**Provided passage**
Public Enemy’s Chuck D — still angry after 24 years

Chuck D and Public Enemy headline this year’s Fun Fun Fun Fest in Austin. - David S. Rubin
David S. Rubin
Chuck D and Public Enemy headline this year’s Fun Fun Fun Fest in Austin.

Anytime I receive a second-rate demo by a third-rate rapper, my first reaction is to grab him by the throat and ask, “Have you heard about Mandela? Have you read Malcolm X? Have you ever listened to Public Enemy?”

Driving on Pacific Coast Highway, somewhere near Los Angeles, Chuck D chuckles.

“I know, I know,” he says. “Once the corporations started dangling their money on top of the art form, it turned the ‘we’ into ‘I.’ I have nothing against these songs, because people want to actually get away from what affects their everyday life, they want to have a good time and drink, but there [used to be a] balance when it came down to black music, and that’s where we come from. Somebody’s got to protect the door at the party, you know what I’m saying?”

Stored records
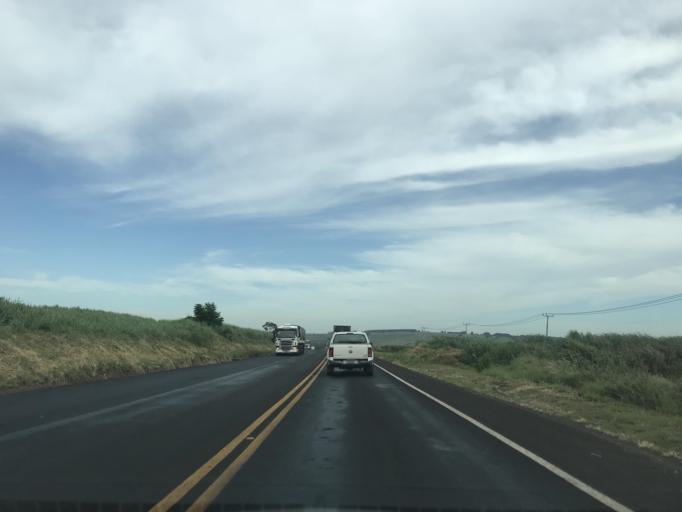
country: BR
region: Parana
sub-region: Paranavai
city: Paranavai
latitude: -23.0042
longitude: -52.5504
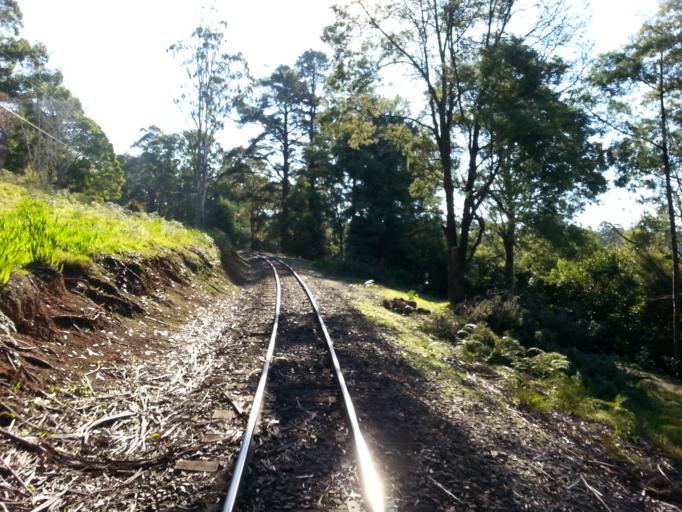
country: AU
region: Victoria
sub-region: Cardinia
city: Emerald
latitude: -37.9333
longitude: 145.4522
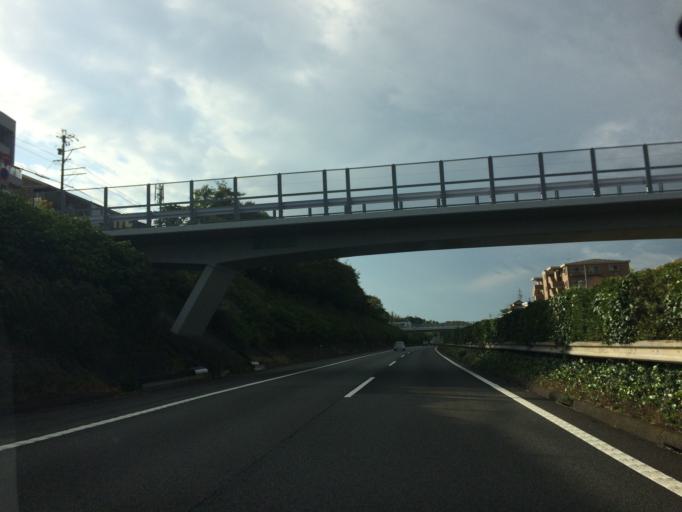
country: JP
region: Shizuoka
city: Shizuoka-shi
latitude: 34.9730
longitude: 138.4306
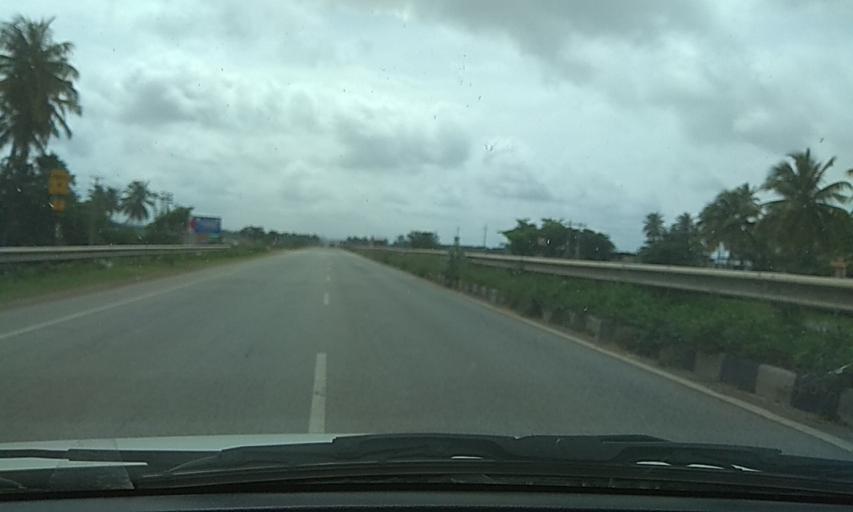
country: IN
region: Karnataka
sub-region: Davanagere
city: Harihar
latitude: 14.4512
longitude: 75.8764
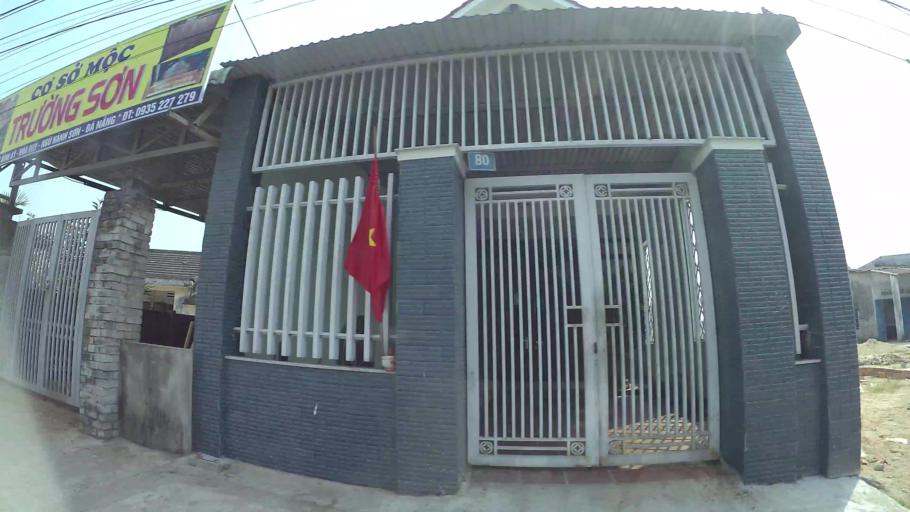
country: VN
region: Da Nang
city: Ngu Hanh Son
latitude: 15.9913
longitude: 108.2401
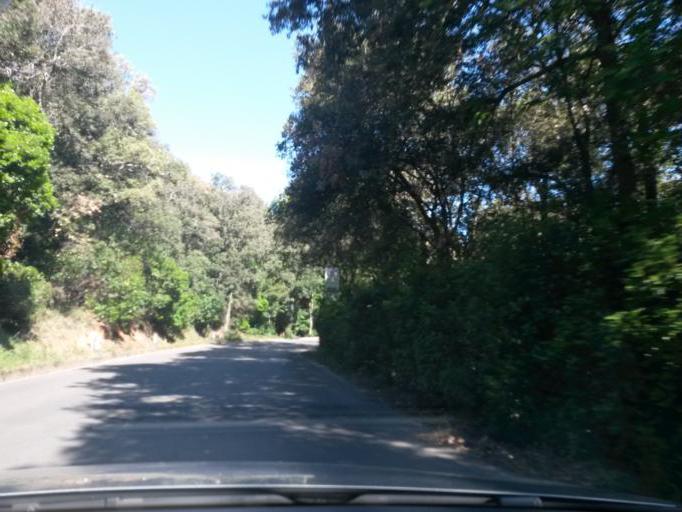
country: IT
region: Tuscany
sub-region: Provincia di Livorno
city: Campo nell'Elba
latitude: 42.7858
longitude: 10.2344
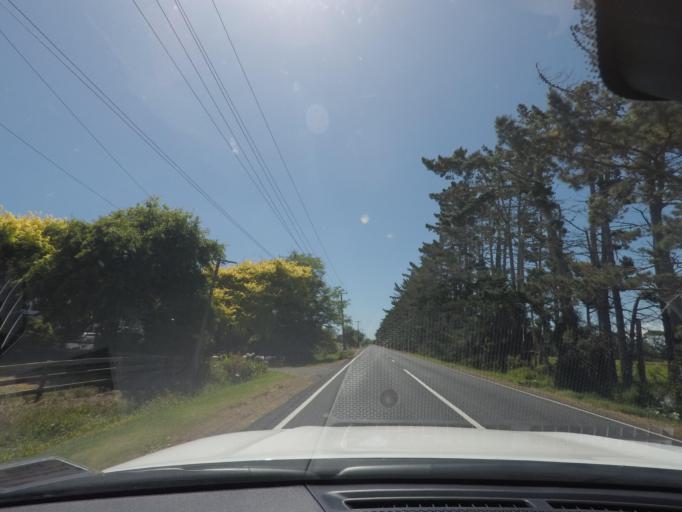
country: NZ
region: Auckland
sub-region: Auckland
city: Parakai
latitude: -36.6555
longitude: 174.4271
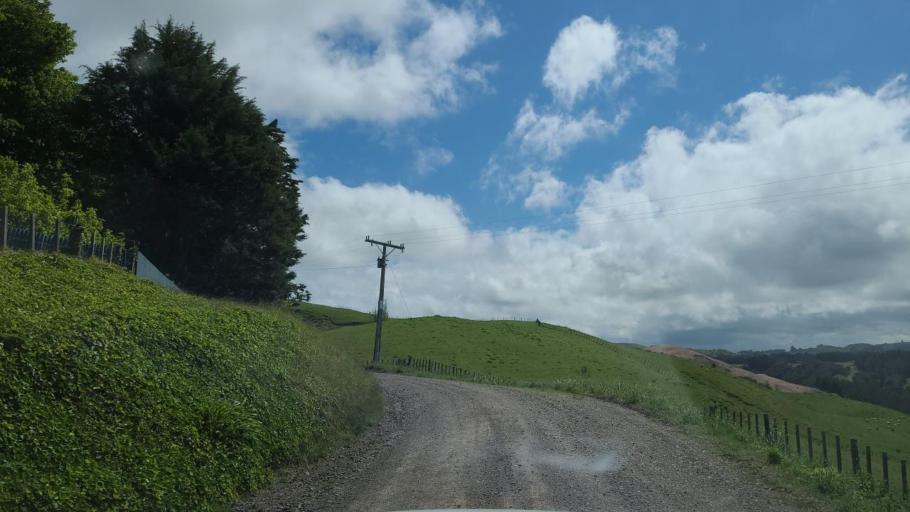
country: NZ
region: Hawke's Bay
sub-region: Napier City
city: Napier
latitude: -39.3680
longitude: 176.7951
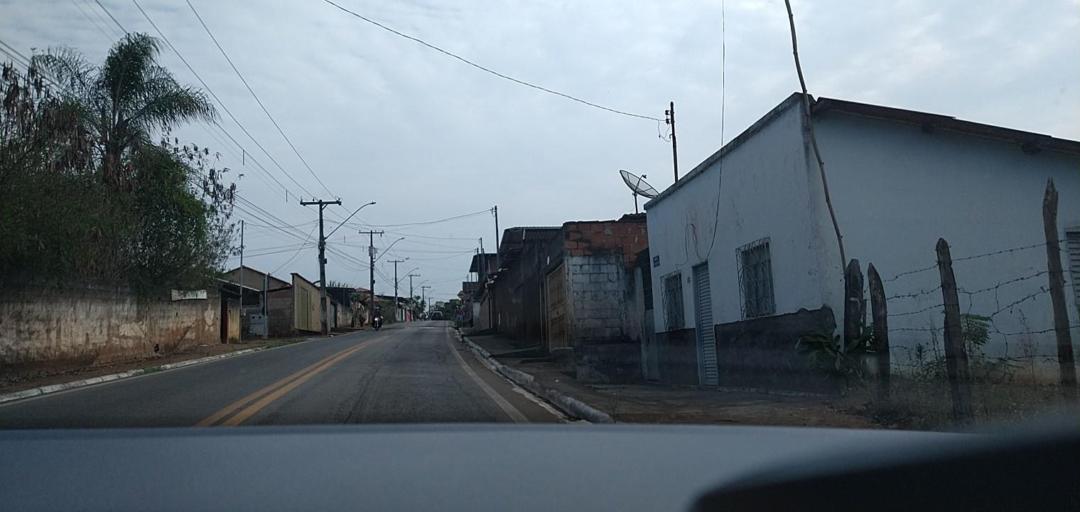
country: BR
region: Minas Gerais
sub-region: Rio Piracicaba
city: Rio Piracicaba
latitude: -19.8957
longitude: -43.1437
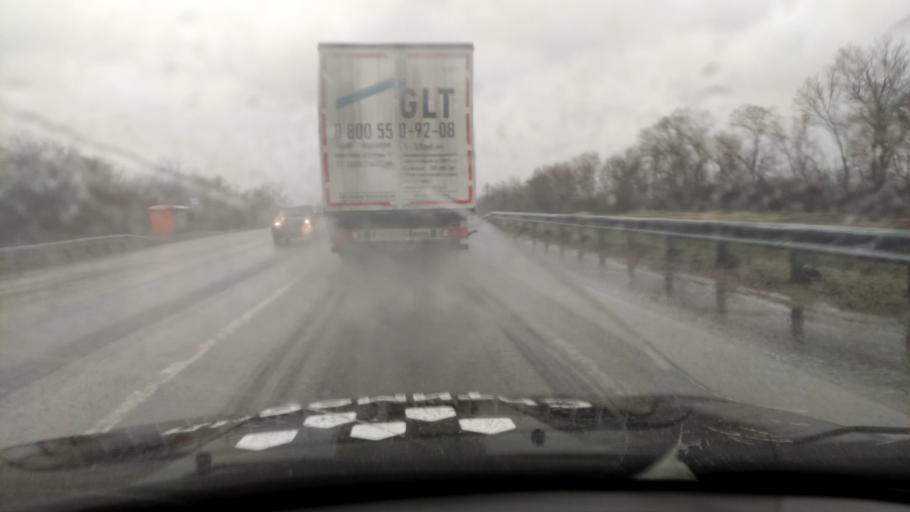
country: RU
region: Samara
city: Mezhdurechensk
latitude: 53.2578
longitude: 49.1094
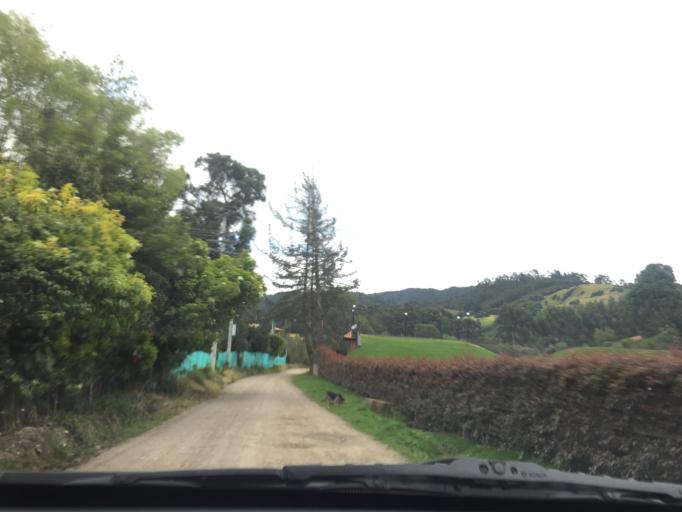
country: CO
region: Cundinamarca
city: Tabio
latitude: 4.9330
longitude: -74.1311
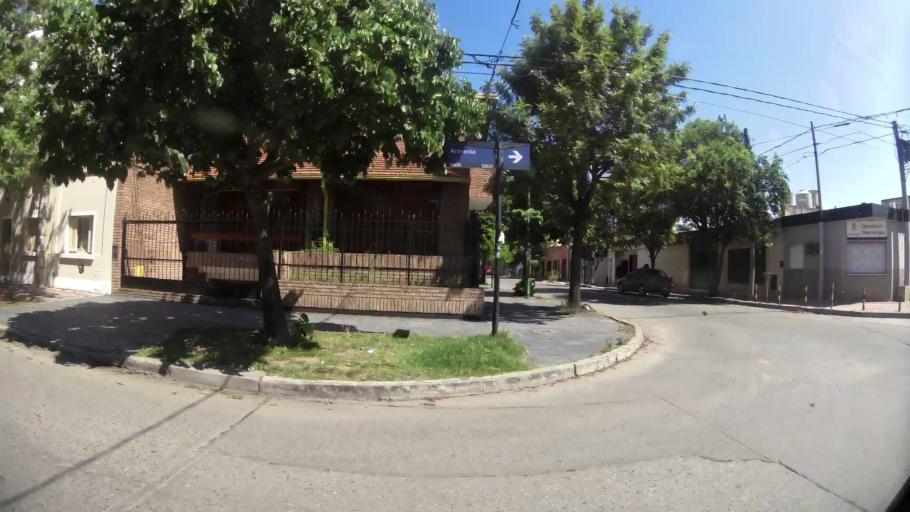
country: AR
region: Cordoba
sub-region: Departamento de Capital
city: Cordoba
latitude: -31.4044
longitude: -64.1610
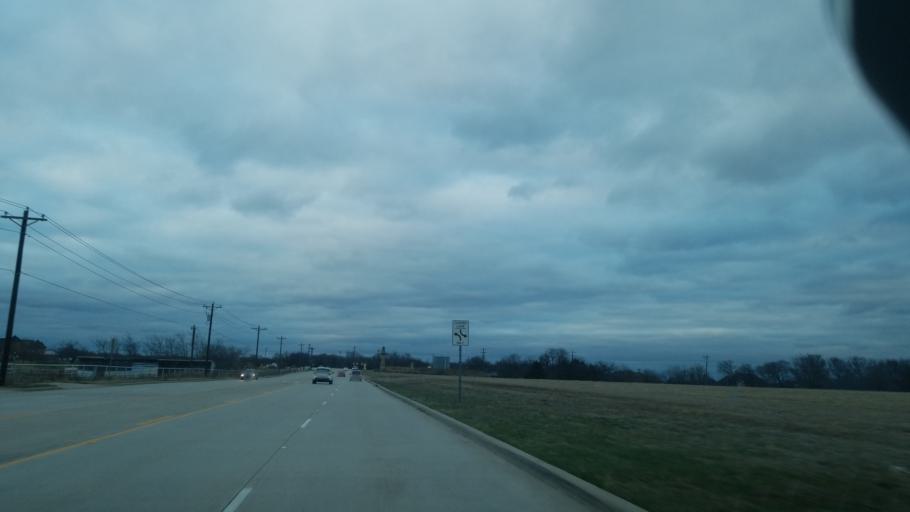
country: US
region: Texas
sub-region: Denton County
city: Little Elm
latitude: 33.1454
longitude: -96.9746
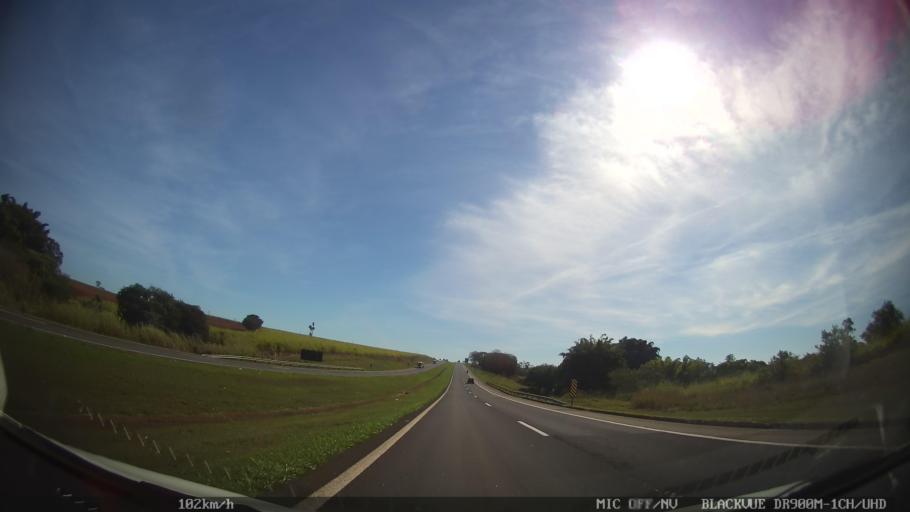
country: BR
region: Sao Paulo
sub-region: Leme
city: Leme
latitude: -22.1159
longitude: -47.4118
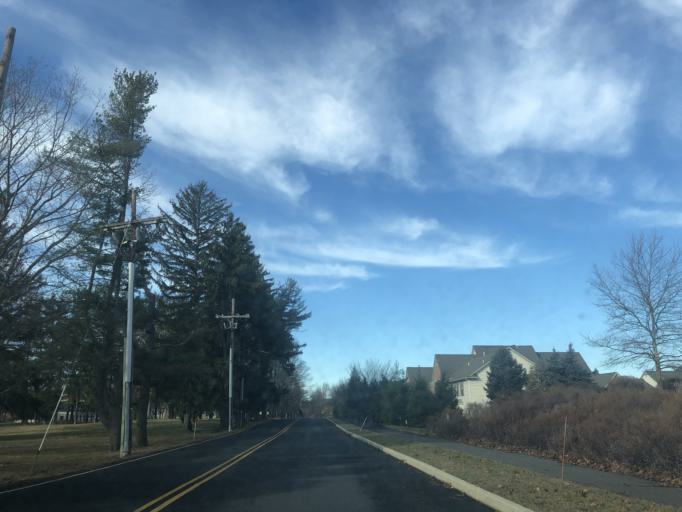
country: US
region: New Jersey
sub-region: Somerset County
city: Kingston
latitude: 40.3591
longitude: -74.6173
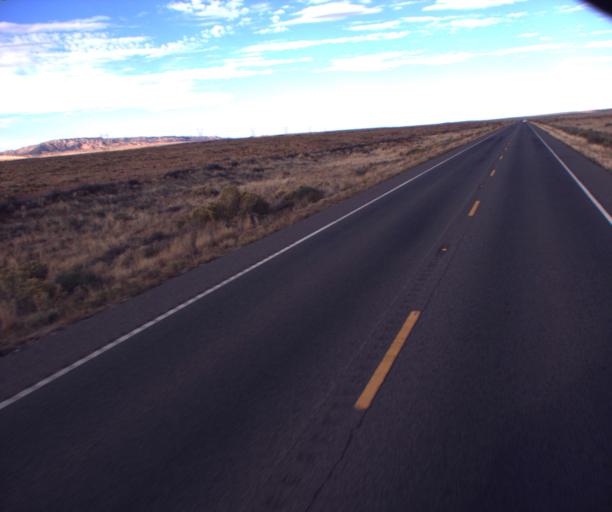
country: US
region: Arizona
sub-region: Apache County
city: Lukachukai
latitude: 36.9424
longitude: -109.2569
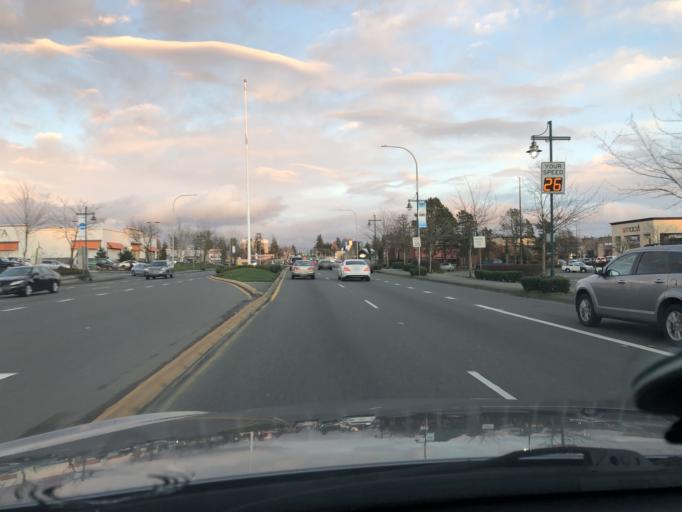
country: US
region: Washington
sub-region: King County
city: Federal Way
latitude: 47.3150
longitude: -122.3121
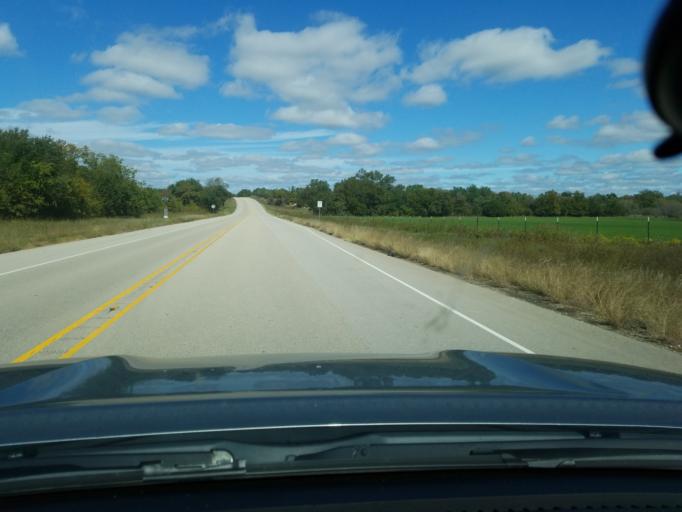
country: US
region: Texas
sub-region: Hamilton County
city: Hamilton
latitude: 31.5835
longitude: -98.1570
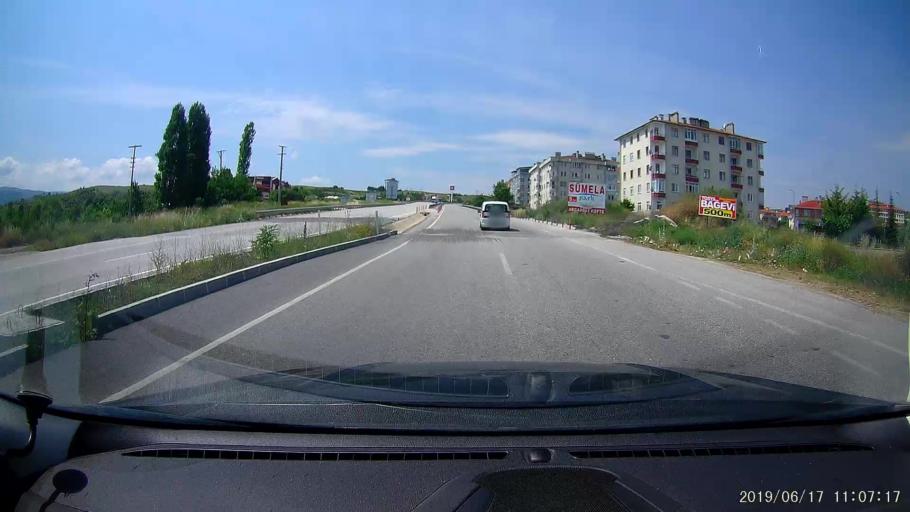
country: TR
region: Kastamonu
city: Tosya
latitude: 41.0048
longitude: 34.0561
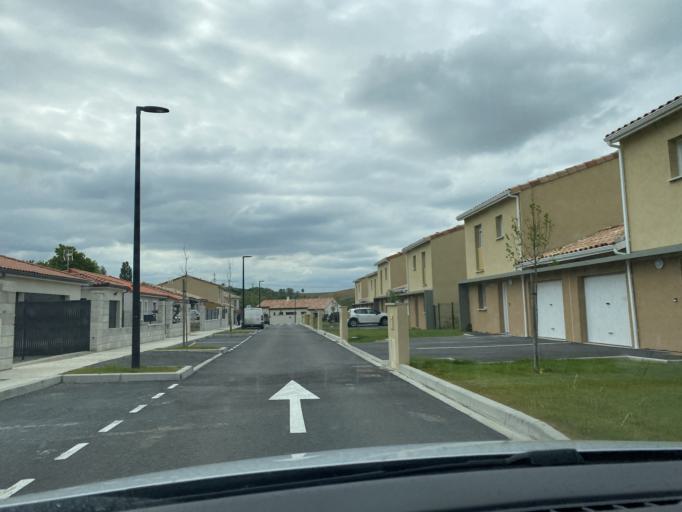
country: FR
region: Midi-Pyrenees
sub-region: Departement de la Haute-Garonne
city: Ayguesvives
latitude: 43.4282
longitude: 1.5942
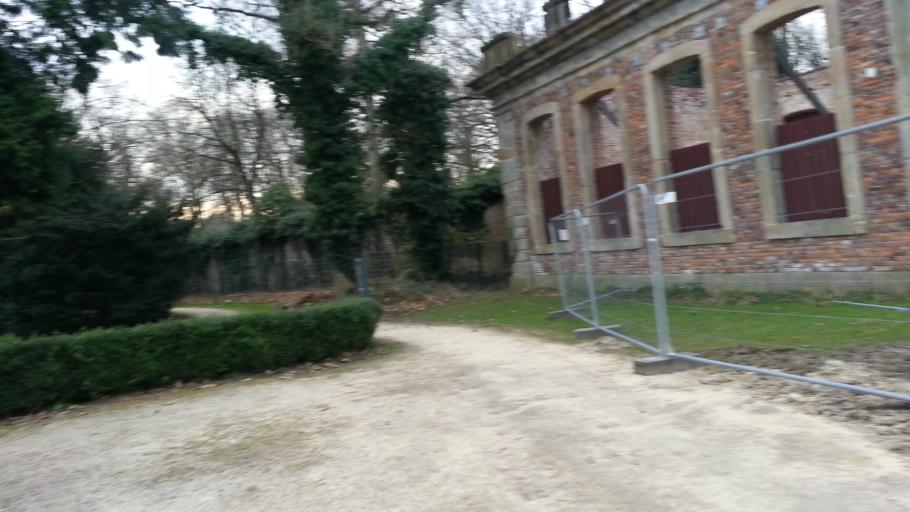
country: DE
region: North Rhine-Westphalia
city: Herten
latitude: 51.5937
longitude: 7.1304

**Required tasks**
1 – Please list the questions the writer of the Chuck D article says they would ask a third-rate rapper after grabbing him by the throat.
2 – Answer these from the Chuck D article:
(a) What festival do Chuck D and Public Enemy headline this year, and in what city?
(b) On what road is Chuck D driving?
(c) According to Chuck D, what turned the "we" into "I"?
These geolocation records stand apart from the Chuck D article.

**The replies**
1 –
Have you heard about Mandela?
Have you read Malcolm X?
Have you ever listened to Public Enemy?

2 –
(a) Fun Fun Fun Fest in Austin
(b) Pacific Coast Highway, somewhere near Los Angeles
(c) Corporations dangling their money on top of the art form